* **Exercise prompt**: Copy out the stretch of the records below, from the line containing "What is Operational CRM?" through the line containing "right fit, call us today!", leaving out the picture lines.
#### Records for the task ####
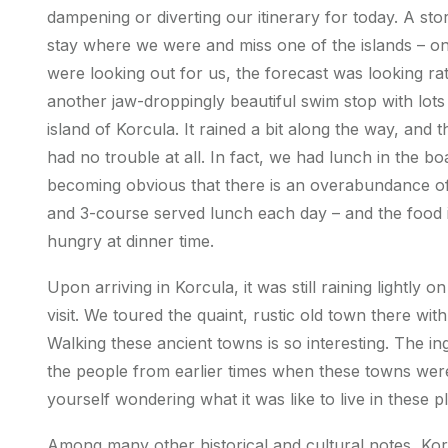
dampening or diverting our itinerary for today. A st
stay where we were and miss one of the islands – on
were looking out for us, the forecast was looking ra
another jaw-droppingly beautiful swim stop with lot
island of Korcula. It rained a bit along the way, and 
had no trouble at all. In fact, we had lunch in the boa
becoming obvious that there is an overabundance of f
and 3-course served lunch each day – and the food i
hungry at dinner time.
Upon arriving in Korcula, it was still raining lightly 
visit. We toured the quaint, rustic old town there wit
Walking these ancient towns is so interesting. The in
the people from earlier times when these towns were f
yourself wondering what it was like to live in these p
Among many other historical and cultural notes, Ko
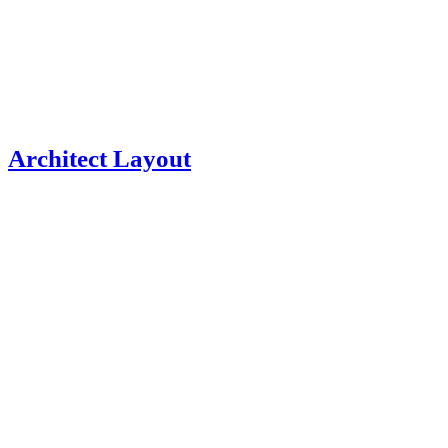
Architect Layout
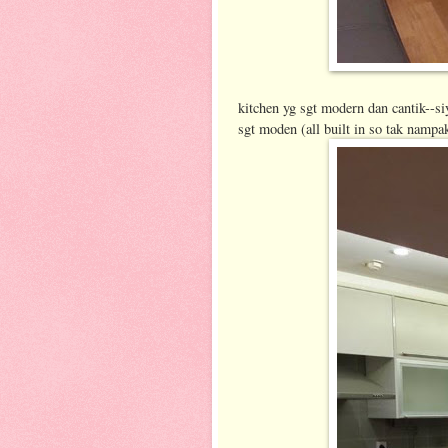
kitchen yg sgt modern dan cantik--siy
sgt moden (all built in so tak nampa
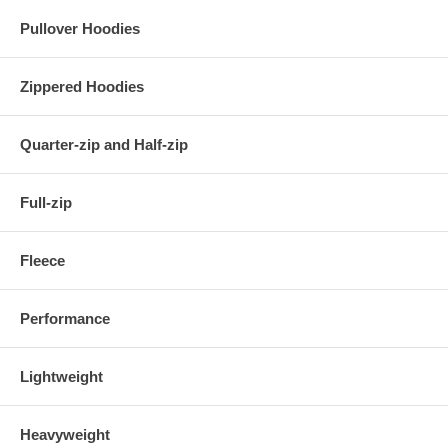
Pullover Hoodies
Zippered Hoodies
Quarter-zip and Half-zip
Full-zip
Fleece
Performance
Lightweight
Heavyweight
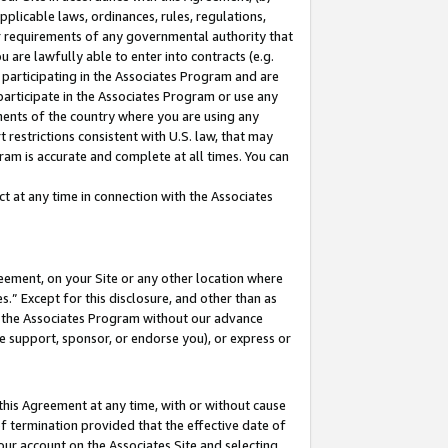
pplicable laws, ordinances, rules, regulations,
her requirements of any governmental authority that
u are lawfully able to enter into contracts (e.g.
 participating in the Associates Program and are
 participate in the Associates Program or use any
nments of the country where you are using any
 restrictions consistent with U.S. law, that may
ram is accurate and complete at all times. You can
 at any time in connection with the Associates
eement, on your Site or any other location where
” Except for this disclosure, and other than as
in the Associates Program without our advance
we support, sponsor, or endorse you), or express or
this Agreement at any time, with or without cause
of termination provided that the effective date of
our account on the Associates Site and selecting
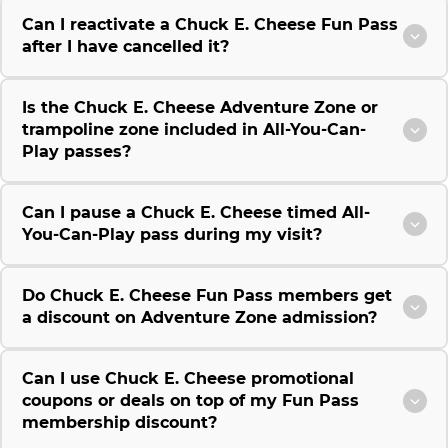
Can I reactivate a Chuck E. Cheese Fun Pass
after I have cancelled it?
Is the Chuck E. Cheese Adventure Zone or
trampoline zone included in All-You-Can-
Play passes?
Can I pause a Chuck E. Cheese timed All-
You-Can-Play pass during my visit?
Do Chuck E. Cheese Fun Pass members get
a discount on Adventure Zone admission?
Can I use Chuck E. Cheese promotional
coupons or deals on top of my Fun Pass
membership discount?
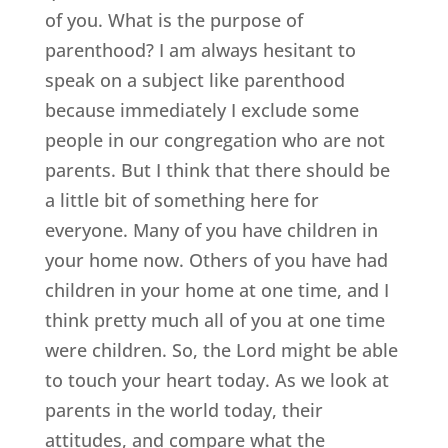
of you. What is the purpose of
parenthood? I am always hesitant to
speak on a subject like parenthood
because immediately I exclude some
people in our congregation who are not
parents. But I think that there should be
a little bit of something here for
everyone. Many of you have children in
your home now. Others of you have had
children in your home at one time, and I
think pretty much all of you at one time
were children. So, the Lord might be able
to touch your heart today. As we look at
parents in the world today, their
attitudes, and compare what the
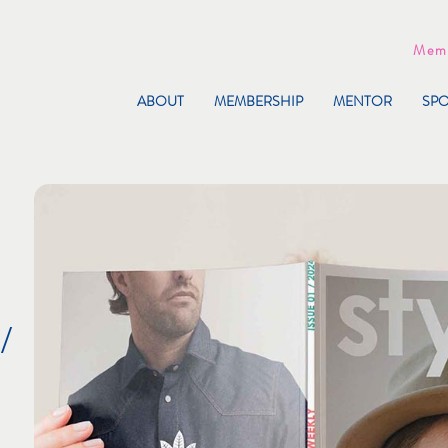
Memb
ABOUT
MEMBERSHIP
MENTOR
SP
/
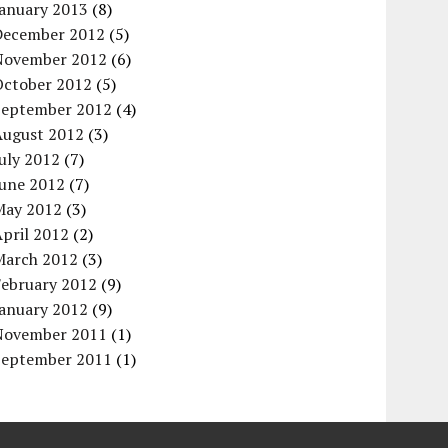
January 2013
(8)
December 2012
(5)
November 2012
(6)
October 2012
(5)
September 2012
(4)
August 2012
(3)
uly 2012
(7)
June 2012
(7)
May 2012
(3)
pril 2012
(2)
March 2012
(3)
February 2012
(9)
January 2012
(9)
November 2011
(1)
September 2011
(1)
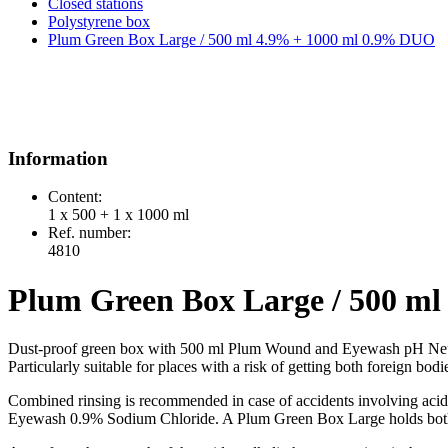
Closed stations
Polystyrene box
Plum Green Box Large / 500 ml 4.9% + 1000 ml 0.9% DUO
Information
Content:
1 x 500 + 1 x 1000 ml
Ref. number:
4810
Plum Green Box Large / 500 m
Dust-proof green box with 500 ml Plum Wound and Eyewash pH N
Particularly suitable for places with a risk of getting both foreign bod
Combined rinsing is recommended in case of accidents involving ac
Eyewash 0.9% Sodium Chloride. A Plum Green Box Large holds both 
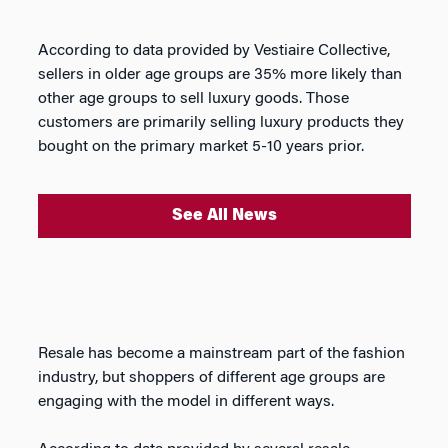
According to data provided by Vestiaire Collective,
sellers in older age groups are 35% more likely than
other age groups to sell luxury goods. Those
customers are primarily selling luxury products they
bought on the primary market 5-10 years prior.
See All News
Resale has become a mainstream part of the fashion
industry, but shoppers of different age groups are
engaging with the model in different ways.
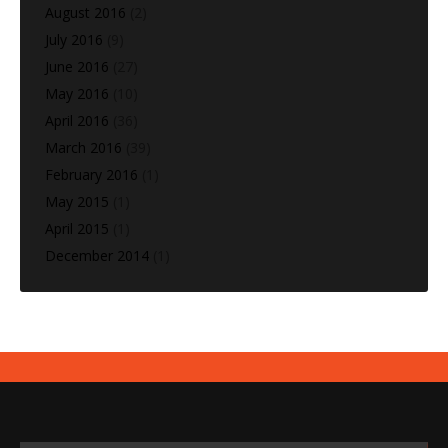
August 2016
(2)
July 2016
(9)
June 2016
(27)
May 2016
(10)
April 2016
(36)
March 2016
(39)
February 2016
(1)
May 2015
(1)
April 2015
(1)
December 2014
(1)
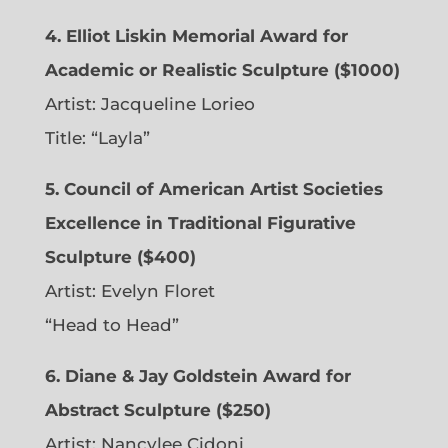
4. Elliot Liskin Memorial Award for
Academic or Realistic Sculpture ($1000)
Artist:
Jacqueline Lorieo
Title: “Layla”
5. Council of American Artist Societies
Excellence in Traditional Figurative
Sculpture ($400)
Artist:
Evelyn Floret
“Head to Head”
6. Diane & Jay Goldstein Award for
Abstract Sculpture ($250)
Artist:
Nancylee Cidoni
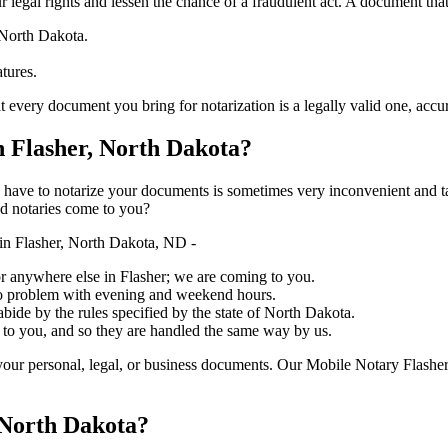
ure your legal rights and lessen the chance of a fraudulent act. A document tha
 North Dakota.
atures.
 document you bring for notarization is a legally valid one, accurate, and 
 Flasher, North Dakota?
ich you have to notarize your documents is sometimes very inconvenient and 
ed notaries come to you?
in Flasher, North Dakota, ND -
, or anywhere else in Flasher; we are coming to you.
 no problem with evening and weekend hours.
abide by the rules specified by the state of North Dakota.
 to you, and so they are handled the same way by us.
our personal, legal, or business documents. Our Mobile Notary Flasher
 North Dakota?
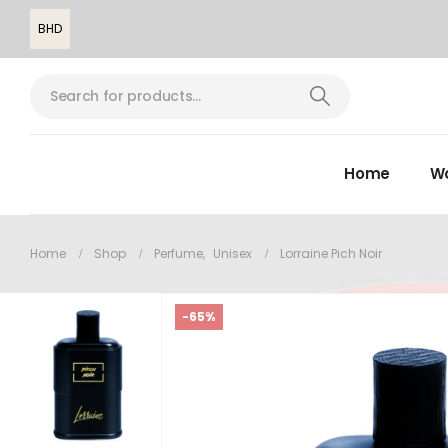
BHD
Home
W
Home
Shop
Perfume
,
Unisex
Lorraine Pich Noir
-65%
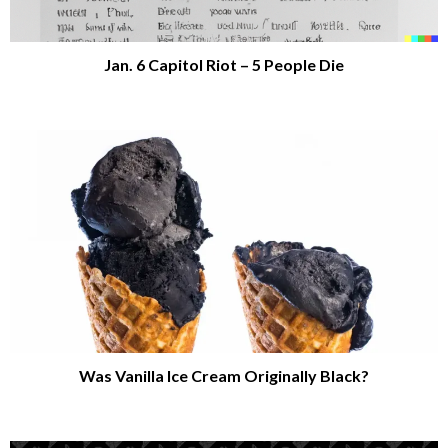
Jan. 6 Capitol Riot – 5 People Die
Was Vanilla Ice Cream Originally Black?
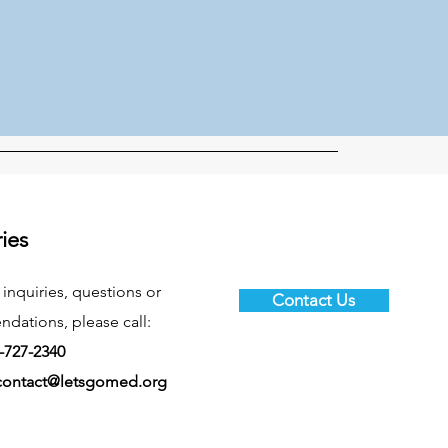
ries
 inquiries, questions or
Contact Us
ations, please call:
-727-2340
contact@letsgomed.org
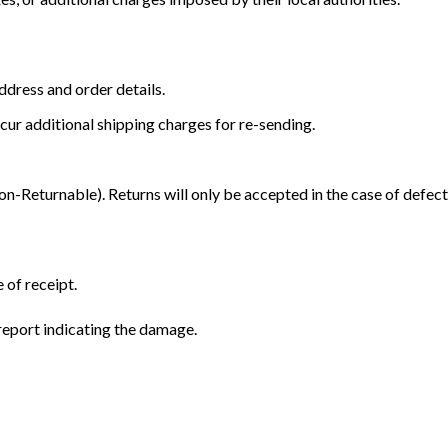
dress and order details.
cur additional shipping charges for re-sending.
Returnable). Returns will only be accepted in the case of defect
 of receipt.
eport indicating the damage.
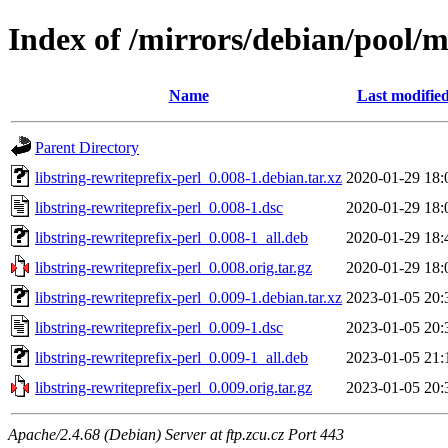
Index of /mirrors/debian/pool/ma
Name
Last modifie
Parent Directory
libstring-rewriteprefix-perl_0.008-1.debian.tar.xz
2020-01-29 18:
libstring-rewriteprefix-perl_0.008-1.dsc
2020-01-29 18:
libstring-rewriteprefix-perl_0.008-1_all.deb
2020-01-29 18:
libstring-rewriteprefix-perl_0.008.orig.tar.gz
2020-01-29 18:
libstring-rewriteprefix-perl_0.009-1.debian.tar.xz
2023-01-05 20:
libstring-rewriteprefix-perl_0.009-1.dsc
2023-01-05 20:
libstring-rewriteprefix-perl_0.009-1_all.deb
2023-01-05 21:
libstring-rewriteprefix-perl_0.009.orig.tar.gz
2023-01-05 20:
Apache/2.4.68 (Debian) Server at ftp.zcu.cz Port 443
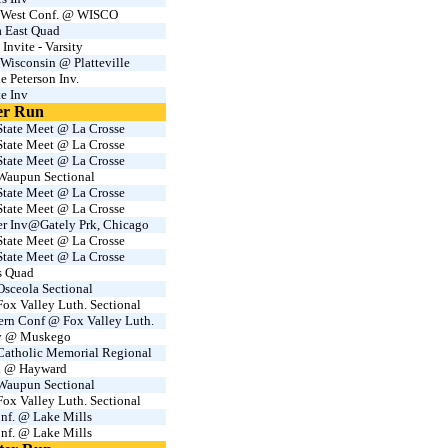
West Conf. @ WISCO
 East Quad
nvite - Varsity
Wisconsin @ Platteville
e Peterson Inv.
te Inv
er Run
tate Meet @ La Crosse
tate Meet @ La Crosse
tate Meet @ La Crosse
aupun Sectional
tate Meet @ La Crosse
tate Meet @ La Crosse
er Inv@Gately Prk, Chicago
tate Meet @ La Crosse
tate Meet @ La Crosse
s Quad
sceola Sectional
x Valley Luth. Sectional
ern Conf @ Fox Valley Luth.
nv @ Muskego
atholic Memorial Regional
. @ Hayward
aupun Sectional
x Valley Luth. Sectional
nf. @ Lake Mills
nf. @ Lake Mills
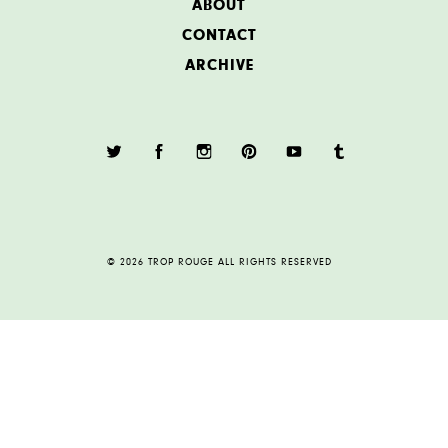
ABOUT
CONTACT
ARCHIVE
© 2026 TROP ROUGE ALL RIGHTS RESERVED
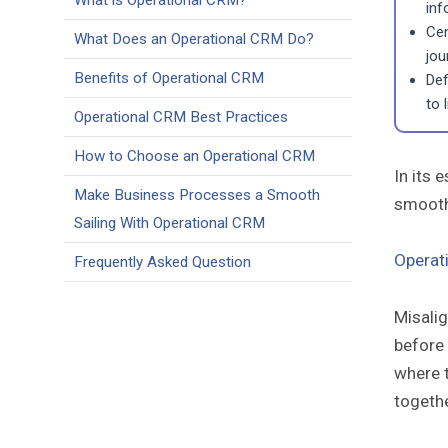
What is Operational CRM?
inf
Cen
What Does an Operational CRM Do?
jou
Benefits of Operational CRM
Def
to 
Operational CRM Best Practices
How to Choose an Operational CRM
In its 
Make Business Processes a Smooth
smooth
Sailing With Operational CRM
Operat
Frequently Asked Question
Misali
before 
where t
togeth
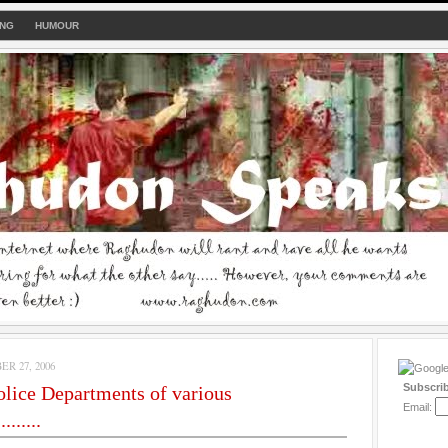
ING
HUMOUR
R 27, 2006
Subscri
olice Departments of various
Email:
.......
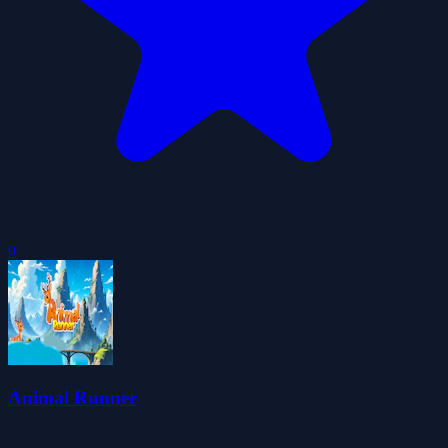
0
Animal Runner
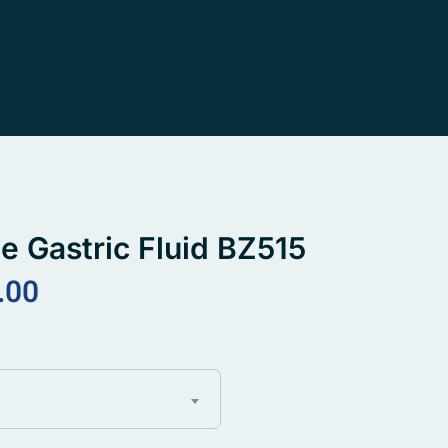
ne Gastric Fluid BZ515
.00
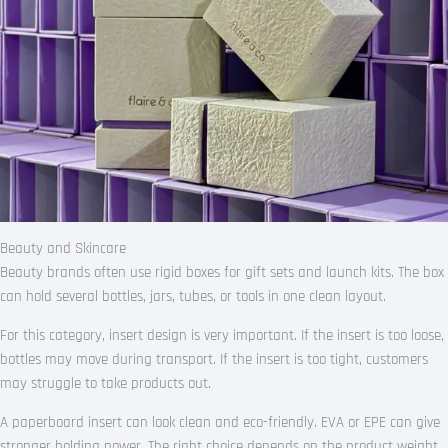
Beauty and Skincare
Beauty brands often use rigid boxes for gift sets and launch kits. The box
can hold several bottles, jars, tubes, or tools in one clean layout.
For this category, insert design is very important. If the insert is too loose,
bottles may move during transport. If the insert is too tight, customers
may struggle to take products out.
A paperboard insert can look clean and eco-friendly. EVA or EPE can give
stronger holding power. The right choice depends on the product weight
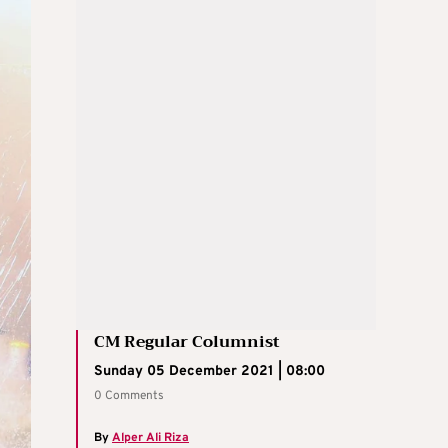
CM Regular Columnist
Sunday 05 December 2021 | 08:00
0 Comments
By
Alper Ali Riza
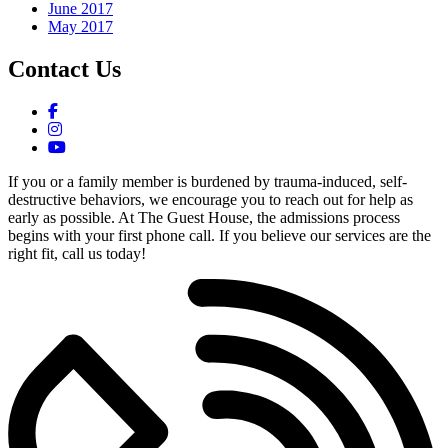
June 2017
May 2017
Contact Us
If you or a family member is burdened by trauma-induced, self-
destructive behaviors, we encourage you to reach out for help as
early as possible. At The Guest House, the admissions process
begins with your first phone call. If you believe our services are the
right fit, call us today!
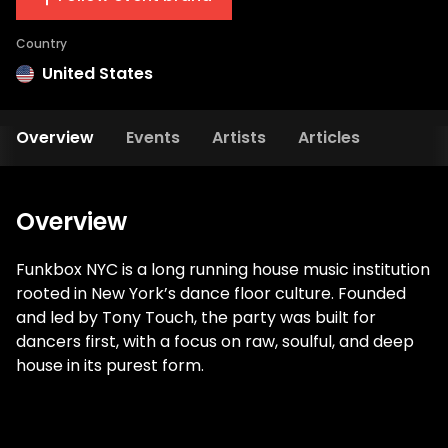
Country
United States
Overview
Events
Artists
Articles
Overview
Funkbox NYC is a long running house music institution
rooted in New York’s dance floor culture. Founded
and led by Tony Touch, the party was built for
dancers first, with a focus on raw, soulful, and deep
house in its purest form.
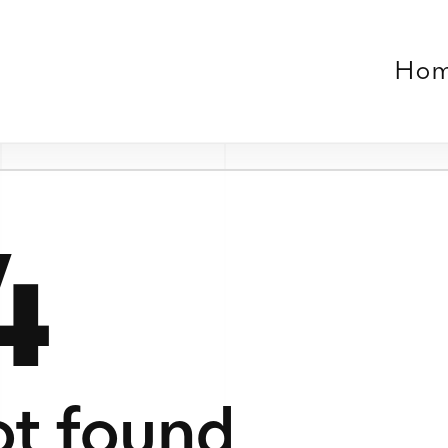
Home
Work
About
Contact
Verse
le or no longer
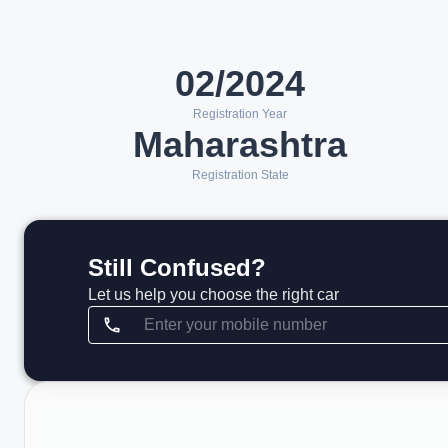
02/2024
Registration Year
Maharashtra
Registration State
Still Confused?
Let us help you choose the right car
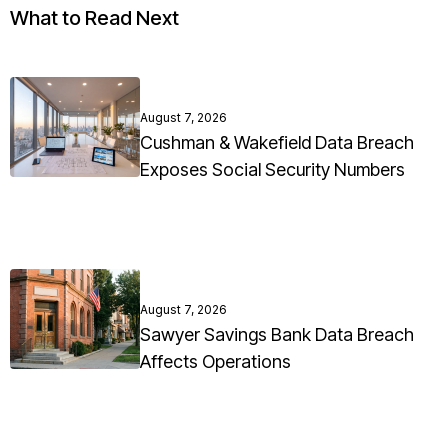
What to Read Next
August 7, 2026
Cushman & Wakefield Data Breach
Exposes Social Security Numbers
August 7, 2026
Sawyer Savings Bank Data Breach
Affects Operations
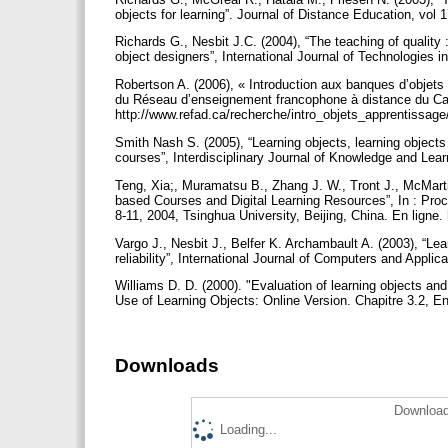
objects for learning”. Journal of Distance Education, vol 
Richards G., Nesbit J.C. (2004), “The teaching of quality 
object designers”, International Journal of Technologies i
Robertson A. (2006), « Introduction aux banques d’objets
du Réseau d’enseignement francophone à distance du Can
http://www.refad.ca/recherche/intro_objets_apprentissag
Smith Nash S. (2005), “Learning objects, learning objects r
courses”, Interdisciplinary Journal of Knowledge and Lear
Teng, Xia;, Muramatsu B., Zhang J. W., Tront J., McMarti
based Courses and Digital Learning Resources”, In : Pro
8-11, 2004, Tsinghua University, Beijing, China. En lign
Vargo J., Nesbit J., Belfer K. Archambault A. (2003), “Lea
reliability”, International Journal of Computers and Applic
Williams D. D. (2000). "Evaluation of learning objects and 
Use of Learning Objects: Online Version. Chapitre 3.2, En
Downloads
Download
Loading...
####
* **Your solution**:
What is Operational CRM?
inf
Cen
What Does an Operational CRM Do?
jou
Benefits of Operational CRM
Def
to 
Operational CRM Best Practices
How to Choose an Operational CRM
In its 
Make Business Processes a Smooth
smooth
Sailing With Operational CRM
Operat
Frequently Asked Question
Misali
before 
where t
togeth
ING
HUMOUR
R 27, 2006
Subscri
olice Departments of various
Email:
.......
0
Animal Runner
ne Gastric Fluid BZ515
.00
Beauty and Skincare
Beauty brands often use rigid boxes for gift sets and launch kits. The box
can hold several bottles, jars, tubes, or tools in one clean layout.
For this category, insert design is very important. If the insert is too loose,
bottles may move during transport. If the insert is too tight, customers
may struggle to take products out.
A paperboard insert can look clean and eco-friendly. EVA or EPE can give
stronger holding power. The right choice depends on the product weight
CM Regular Columnist
Sunday 05 December 2021 | 08:00
0 Comments
By
Alper Ali Riza
June 2017
May 2017
Contact Us
If you or a family member is burdened by trauma-induced, self-
destructive behaviors, we encourage you to reach out for help as
early as possible. At The Guest House, the admissions process
begins with your first phone call. If you believe our services are the
right fit, call us today!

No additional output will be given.